The terms of this Note shall be binding upon Borrower, and upon Borrower's heirs, personal representatives, successors and
assigns, and shall inure to the benefit of Lender and its successors and assigns.

 

NOTIFY US OF
INACCURATE INFORMATION WE REPORT TO CONSUMER REPORTING AGENCIES. Borrower may notify Lender if Lender reports any inaccurate
information about Borrower's account(s) to a consumer reporting agency. Borrower's written notice describing the specific inaccuracy(ies)
should be sent to Lender at the following address: East West Bank Loan Service Department 9300 Flair Drive, 6th Floor El Monte,
CA 91731.

 

ORAL AGREEMENTS
NOT EFFECTIVE. This Agreement embodies the entire agreement and understanding between the parties hereto with respect to the
subject matter hereof and supersedes all prior oral or written negotiations, agreements and understandings of the parties with
respect to the subject matter hereof and shall remain in full force and effect in accordance with its terms and conditions.

*-*-*

Retype a passage from the loan note text word for word, beginning at the words "ORAL AGREEMENTS" and stopping after the words "terms and conditions.". The records have no connection to the loan note text.

(Saved entries)
*-*-*

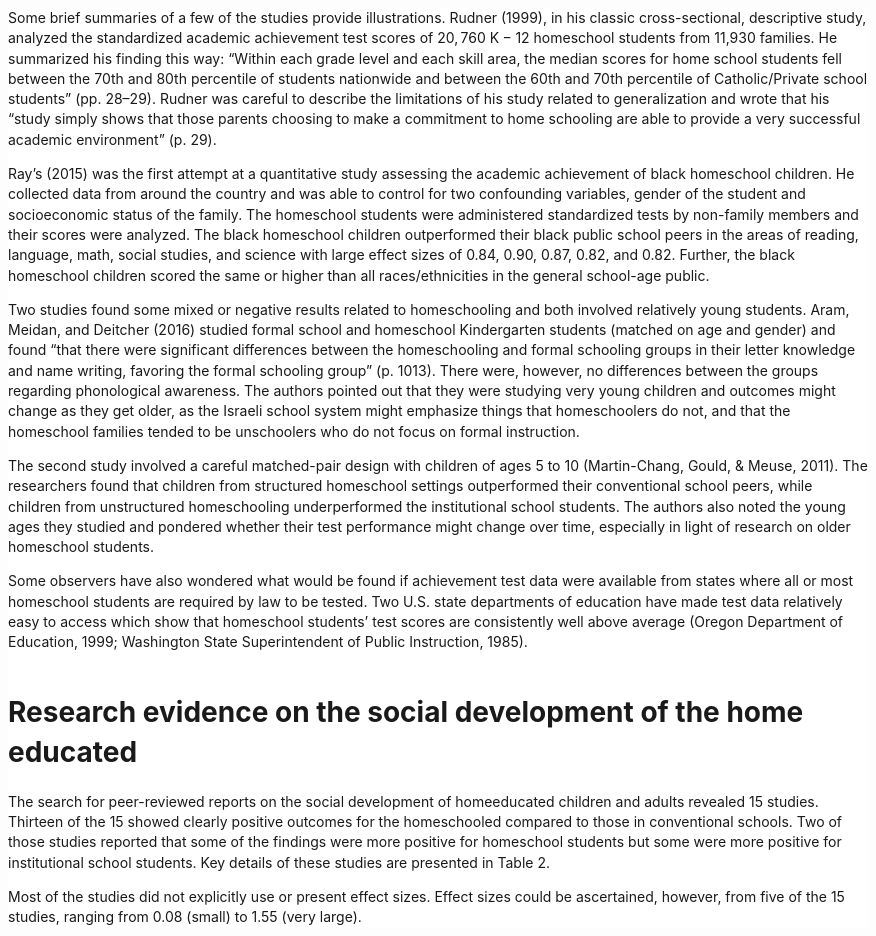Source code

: Some brief summaries of a few of the studies provide illustrations. Rudner (1999), in his classic cross-sectional, descriptive study, analyzed the standardized academic achievement test scores of $2 0 { , } 7 6 0 \ \mathrm { K } { - } 1 2$ homeschool students from 11,930 families. He summarized his finding this way: “Within each grade level and each skill area, the median scores for home school students fell between the 70th and 80th percentile of students nationwide and between the 60th and 70th percentile of Catholic/Private school students” (pp. 28–29). Rudner was careful to describe the limitations of his study related to generalization and wrote that his “study simply shows that those parents choosing to make a commitment to home schooling are able to provide a very successful academic environment” (p. 29).

Ray’s (2015) was the first attempt at a quantitative study assessing the academic achievement of black homeschool children. He collected data from around the country and was able to control for two confounding variables, gender of the student and socioeconomic status of the family. The homeschool students were administered standardized tests by non-family members and their scores were analyzed. The black homeschool children outperformed their black public school peers in the areas of reading, language, math, social studies, and science with large effect sizes of 0.84, 0.90, 0.87, 0.82, and 0.82. Further, the black homeschool children scored the same or higher than all races/ethnicities in the general school-age public.

Two studies found some mixed or negative results related to homeschooling and both involved relatively young students. Aram, Meidan, and Deitcher (2016) studied formal school and homeschool Kindergarten students (matched on age and gender) and found “that there were significant differences between the homeschooling and formal schooling groups in their letter knowledge and name writing, favoring the formal schooling group” (p. 1013). There were, however, no differences between the groups regarding phonological awareness. The authors pointed out that they were studying very young children and outcomes might change as they get older, as the Israeli school system might emphasize things that homeschoolers do not, and that the homeschool families tended to be unschoolers who do not focus on formal instruction.

The second study involved a careful matched-pair design with children of ages 5 to 10 (Martin-Chang, Gould, & Meuse, 2011). The researchers found that children from structured homeschool settings outperformed their conventional school peers, while children from unstructured homeschooling underperformed the institutional school students. The authors also noted the young ages they studied and pondered whether their test performance might change over time, especially in light of research on older homeschool students.

Some observers have also wondered what would be found if achievement test data were available from states where all or most homeschool students are required by law to be tested. Two U.S. state departments of education have made test data relatively easy to access which show that homeschool students’ test scores are consistently well above average (Oregon Department of Education, 1999; Washington State Superintendent of Public Instruction, 1985).

# Research evidence on the social development of the home educated

The search for peer-reviewed reports on the social development of homeeducated children and adults revealed 15 studies. Thirteen of the 15 showed clearly positive outcomes for the homeschooled compared to those in conventional schools. Two of those studies reported that some of the findings were more positive for homeschool students but some were more positive for institutional school students. Key details of these studies are presented in Table 2.

Most of the studies did not explicitly use or present effect sizes. Effect sizes could be ascertained, however, from five of the 15 studies, ranging from 0.08 (small) to 1.55 (very large).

*-*-*

SOLUTION TO THE EXERCISE:
ORAL AGREEMENTS
NOT EFFECTIVE. This Agreement embodies the entire agreement and understanding between the parties hereto with respect to the
subject matter hereof and supersedes all prior oral or written negotiations, agreements and understandings of the parties with
respect to the subject matter hereof and shall remain in full force and effect in accordance with its terms and conditions.